Kurucu değerlerimiz ve kurucu kadrolarımızın hedef ce idealleri, geçmiş 100 yılda olduğu gibi önümüzdeki yüzyıllarda da vazgeçilmez yol göstericimiz olmaya devam edecektir.

Biz CHP olarak kanun teklifimizi meclis başkanlığımıza sunduk. Lozan antlaşmasının imzalandığı 24 Temmuz resmi bayram olarak kutlanmalıdır.

Değerli basın mensupları;

Bugün aynı zamanda basında sansürün kaldırılışının 115’inci yıl dönümü 24 Temmuz’un basın için bayram olmaktan çoktan çıktığı günleri yaşıyoruz. Ne yazık ki, basında sansürün kaldırıldığı 1908 istibdat koşullarından çok daha kötü koşullarla karşı karşıyayız.

Gazetecilerin, basın emekçilerinin dövüldüğü, tehdit edildiği, hapse atıldığı, basın kurumlarının kapatıldığı, ekranların karartıldığı, erişim engellerinin, fikir suçlarının, sansürün ve soruşturmaların olağanlaştığı bir dönem geçiriyoruz.

Dünya Basın Özgürlüğü endeksinde 180 ülke arasında 2002 yılında 100’üncü sıradayken bugün 165’inci sıraya kadar gerileyen ülkemizde basının durumu demokrasinin de içler acısı durumunu gözler önüne sermektedir.

İktidar, geldiği günden beri Türkiye’de halkın haber alma hakkını yazılı, görsel ve sosyal medya üzerinden sistemli olarak gasp ederek toplumu dizayn etmeye çalışmaktadır. Gazeteci adı altında satın aldığı yandaşlarıyla adaletsizliği, haksızlığı, yolsuzluğu ve yoksulluğu görünmez kılmaktadır.

Unutmayalım ki, Çin’den sonra dünyanın en büyük gazeteci hapishanesi olan Türkiye’de bu sorun sadece gazetecilerin değil tüm toplumun sorunudur.

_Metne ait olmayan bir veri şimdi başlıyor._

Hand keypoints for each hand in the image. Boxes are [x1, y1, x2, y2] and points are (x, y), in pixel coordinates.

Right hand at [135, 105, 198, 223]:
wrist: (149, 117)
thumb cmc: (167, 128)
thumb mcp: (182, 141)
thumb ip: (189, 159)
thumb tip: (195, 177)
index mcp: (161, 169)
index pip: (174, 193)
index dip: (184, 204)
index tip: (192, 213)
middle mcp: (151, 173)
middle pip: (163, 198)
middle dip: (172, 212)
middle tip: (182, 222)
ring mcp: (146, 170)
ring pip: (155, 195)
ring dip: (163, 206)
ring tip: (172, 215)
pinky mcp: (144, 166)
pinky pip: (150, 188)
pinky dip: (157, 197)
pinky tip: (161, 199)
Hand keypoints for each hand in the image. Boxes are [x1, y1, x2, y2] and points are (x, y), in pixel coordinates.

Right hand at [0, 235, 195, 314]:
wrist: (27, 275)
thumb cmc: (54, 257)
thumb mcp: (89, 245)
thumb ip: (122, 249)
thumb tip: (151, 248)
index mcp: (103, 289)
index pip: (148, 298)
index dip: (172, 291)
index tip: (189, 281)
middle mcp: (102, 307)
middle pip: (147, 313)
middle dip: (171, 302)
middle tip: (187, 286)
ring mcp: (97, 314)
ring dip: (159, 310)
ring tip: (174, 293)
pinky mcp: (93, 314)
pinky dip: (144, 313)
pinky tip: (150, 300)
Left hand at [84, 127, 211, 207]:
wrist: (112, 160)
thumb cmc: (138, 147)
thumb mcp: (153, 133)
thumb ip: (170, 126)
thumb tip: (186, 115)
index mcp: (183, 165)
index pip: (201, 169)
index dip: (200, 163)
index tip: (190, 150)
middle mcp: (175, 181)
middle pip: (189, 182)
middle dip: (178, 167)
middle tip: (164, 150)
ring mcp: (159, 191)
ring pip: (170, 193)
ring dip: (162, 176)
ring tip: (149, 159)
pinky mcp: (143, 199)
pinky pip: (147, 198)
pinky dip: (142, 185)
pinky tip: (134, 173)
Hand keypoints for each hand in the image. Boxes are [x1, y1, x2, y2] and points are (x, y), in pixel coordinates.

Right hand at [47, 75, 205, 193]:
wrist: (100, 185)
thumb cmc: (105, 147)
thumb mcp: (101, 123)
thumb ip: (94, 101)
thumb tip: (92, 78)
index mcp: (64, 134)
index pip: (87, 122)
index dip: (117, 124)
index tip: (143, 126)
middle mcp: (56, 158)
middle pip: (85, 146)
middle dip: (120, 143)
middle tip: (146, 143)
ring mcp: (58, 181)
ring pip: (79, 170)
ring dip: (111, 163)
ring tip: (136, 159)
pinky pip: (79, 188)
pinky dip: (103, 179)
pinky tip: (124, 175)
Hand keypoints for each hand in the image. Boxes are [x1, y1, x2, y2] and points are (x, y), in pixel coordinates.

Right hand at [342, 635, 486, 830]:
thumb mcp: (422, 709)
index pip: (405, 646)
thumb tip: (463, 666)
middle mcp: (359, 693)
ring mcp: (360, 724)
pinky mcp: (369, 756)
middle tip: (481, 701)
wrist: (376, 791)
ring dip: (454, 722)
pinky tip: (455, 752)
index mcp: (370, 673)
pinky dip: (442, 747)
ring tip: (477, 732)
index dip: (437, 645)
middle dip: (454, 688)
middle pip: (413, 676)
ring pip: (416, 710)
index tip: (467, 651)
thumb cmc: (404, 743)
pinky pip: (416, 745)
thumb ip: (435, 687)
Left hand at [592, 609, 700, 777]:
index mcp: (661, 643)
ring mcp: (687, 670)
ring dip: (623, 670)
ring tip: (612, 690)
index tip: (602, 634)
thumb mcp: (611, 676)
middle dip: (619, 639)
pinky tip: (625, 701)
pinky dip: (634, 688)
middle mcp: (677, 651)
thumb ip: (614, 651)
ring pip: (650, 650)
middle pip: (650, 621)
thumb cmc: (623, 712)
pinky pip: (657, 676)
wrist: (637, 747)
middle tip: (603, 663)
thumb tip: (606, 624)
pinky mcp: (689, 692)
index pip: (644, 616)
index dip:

Biz, CHP olarak özgür medyayı ve dolayısıyla halkın haber alma hakkını gasp edenlere basın emekçilerinin sendikal haklarını en alt seviyeye indirenlere korku, sansür ve hapis üçgeninde basını tehdit edenlere karşı kalemini satmayan, gazeteciliğin meslek ilkelerine ve etiğine sahip çıkan saygın ve özgür gazetecilerin yanında olacağız”.

Aynı açıklamayı CHP Onikişubat İlçe Başkanı Ünal Ateş de WhatsApp hesabından gazeteciler ile paylaştı.